Cosas que dejé en España
BSO: De Tapas, del Combolinga.
Llevo ya más de seis meses fuera de casa. Medio año de peregrinaje maravilloso y donde las cosas buenas superan por amplia goleada a las malas. De hecho las malas ni siquiera suelo considerarlas como tal, prefiero decir que son simplemente buenas historias que contar.
Pero lo cortés no quita lo valiente, y estar fuera de casa, fuera de tu círculo, inevitablemente te evoca las cosas que tenías y ya no tienes. Y es de eso de lo que os quiero hablar hoy, de las cosas que más echo de menos. Algunas muy previsibles; otras, pequeños detalles que quedan diluidos en la cotidianidad pero que cuando te faltan los añoras con fuerza.

Como se echa de menos tu propia cama. En la foto, el Motel de espejo en el techo en el que dormí con el compañero Barrulas.
Hagamos pues una lista no exhaustiva y desordenada de cosas que echo recurrentemente de menos:
- Llegar a casa a las siete de la mañana, beberme medio litro de gazpacho y que mi santa abuela me pronuncie su bienvenida más habitual: ¿todo bien?
- Una tarde de no hacer nada en la universidad, con los pies encima de una silla en el despacho de la Telecogresca o del CET.
- La sensación única e irrepetible de llegar al pueblo y saludar a todo el mundo.
- Leer el periódico con los pies encima de la silla después de haber comido como un animal.
- Ir al Chino Juan, el bar de la esquina, después de salir de trabajar.
- Poder conectarme a internet sin mirar un reloj que no para de avanzar.
- Tirarme hasta las cuatro de la mañana discutiendo con frikis a los que desconozco del futuro de wikipedia.
- Tomarme demasiados pinchos en la mejor compañía en el Bar Vine Tree de Piedrahíta, Ávila.
- El olor de la ropa limpia y planchada, sobretodo el de las sábanas de la cama recién hecha.
- Poder llamar a quien me dé la gana, cuando me dé la gana y el tiempo que me dé la gana.
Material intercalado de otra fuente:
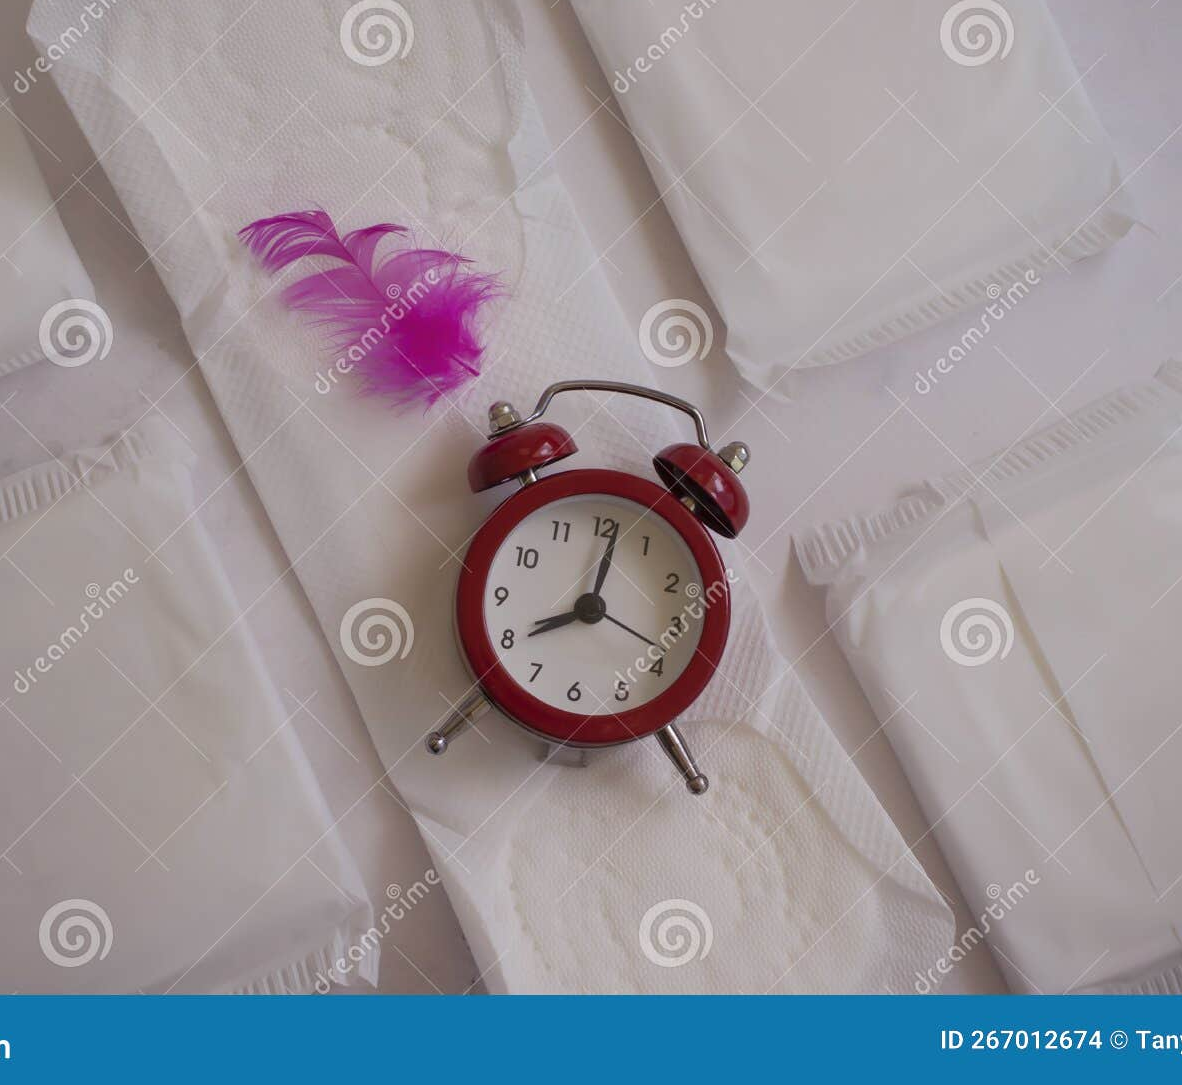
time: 8:01
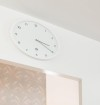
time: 3:20
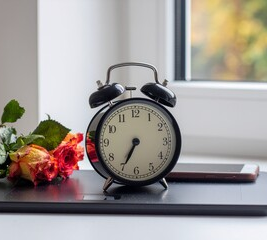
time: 6:34
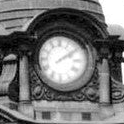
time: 2:09
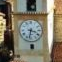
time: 3:32
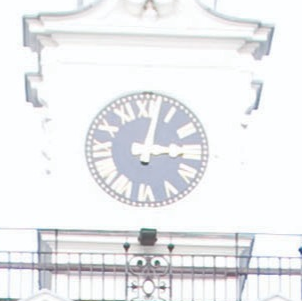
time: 3:02
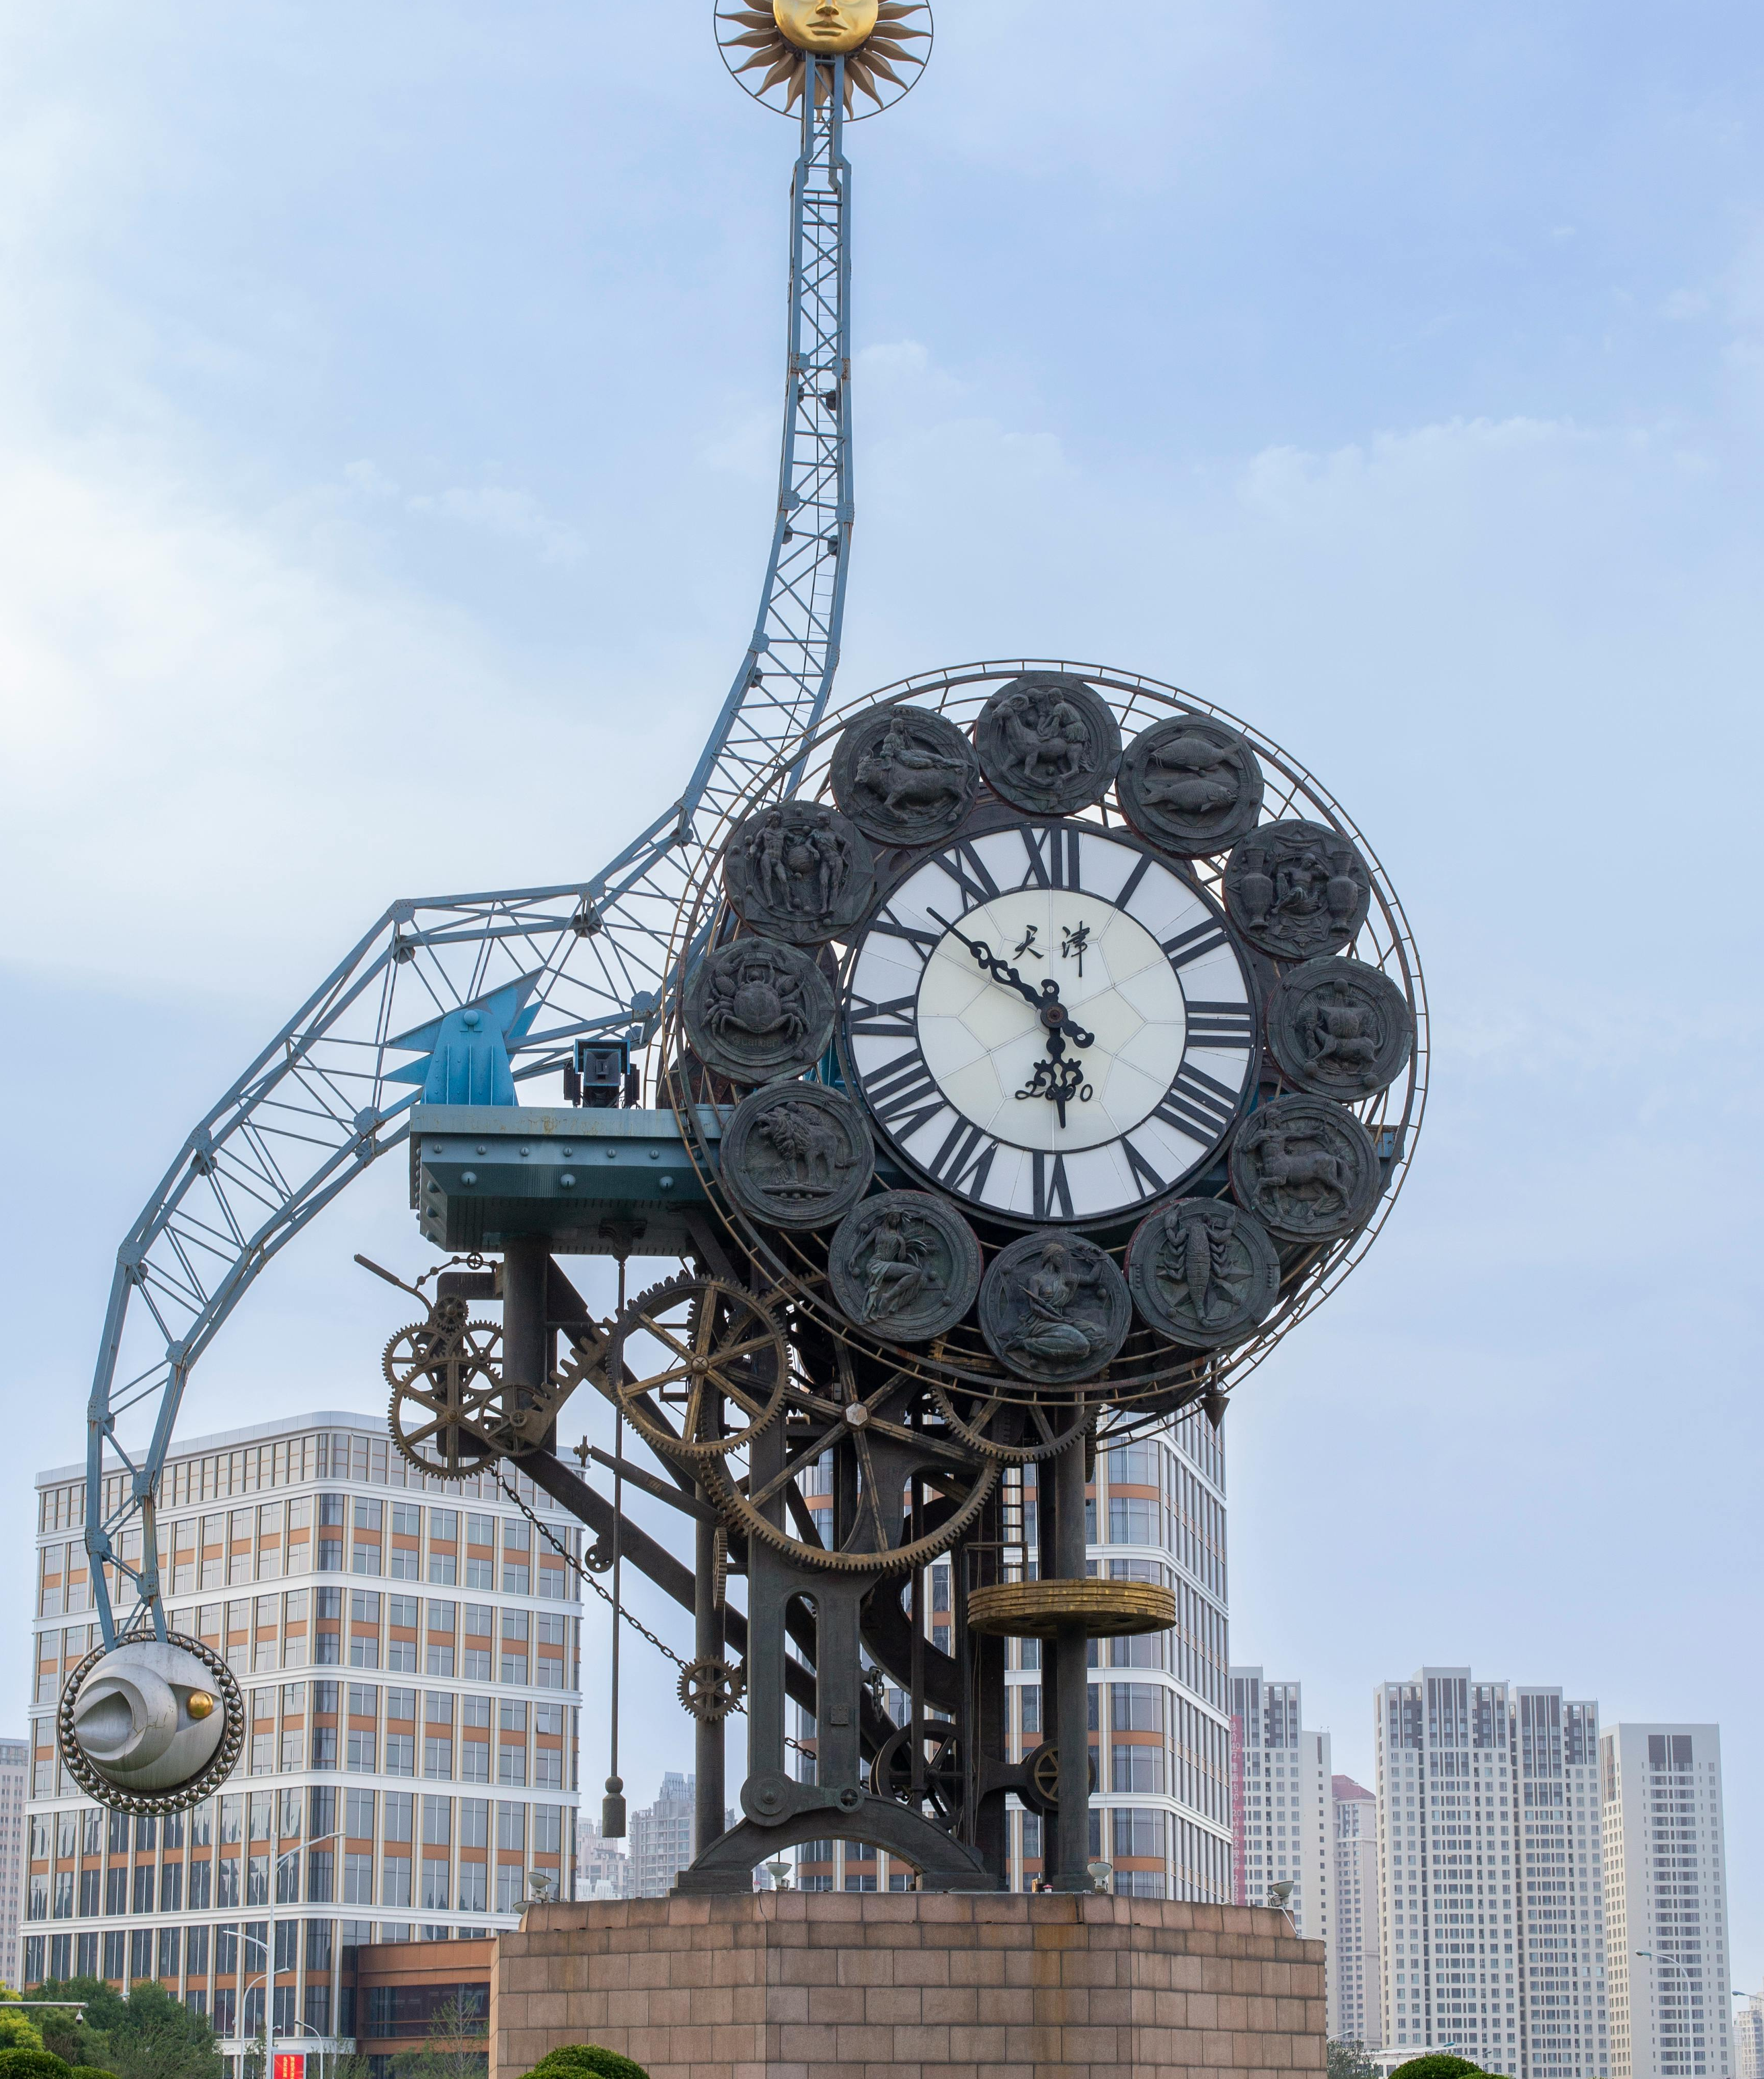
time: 5:51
- Que una barra de pan crujiente acompañe todas y cada una de las comidas.
- El papel de water de triple capa, suave y con dibujitos.
- Enchufar la radio y que suene la SER cada vez que me voy a dormir y quedarme frito escuchándola.
- Una buena ducha, con mucho agua y sobretodo, muy caliente.
- Tumbarme en el sofá tapado hasta los ojos y quedarme dormido allí hasta altas horas.
- Poder beber leche a morro con el simple hecho de acercarme a la nevera.
- Discutir sobre catalanismo pese a saber de antemano que el acuerdo es inalcanzable.
- La mezcla de euforia y cansancio que te queda tras recojer una Gresca.
- Discutir por el juego del 1, 2, 3 en el coche de camino al pueblo.
- La tortilla de patatas, el jamón serrano, en definitiva: poder comer bueno, abundante y, sobretodo, variado.
- El airecillo que le da a uno en la cara cuando vuelve a casa por la noche en bicing.
- El gusto de entrar a un bar y que no suene siempre música detestable.
- Poder coger cualquier transporte público y no pagarlo, teniendo la seguridad de que no te puede ocurrir nada.
- Poder hablar con palabras que alguien que conozco ha inventado y se me entienda.
Dicho esto, y pese a que estas cosas, y muchas otras, las echo de menos; tengo que decir, que lo que más echo de menos es a todos vosotros. A riesgo de ponerme sentimental diré: padre, madre, abuela, el resto de la familia, colegas varios ya seais grupistas, de la uni, del pueblo, del trabajo, del fútbol o de donde sea, ¡os echo de menos!
Vosotros sois sin duda lo más importante de todas las Cosas que dejé en España.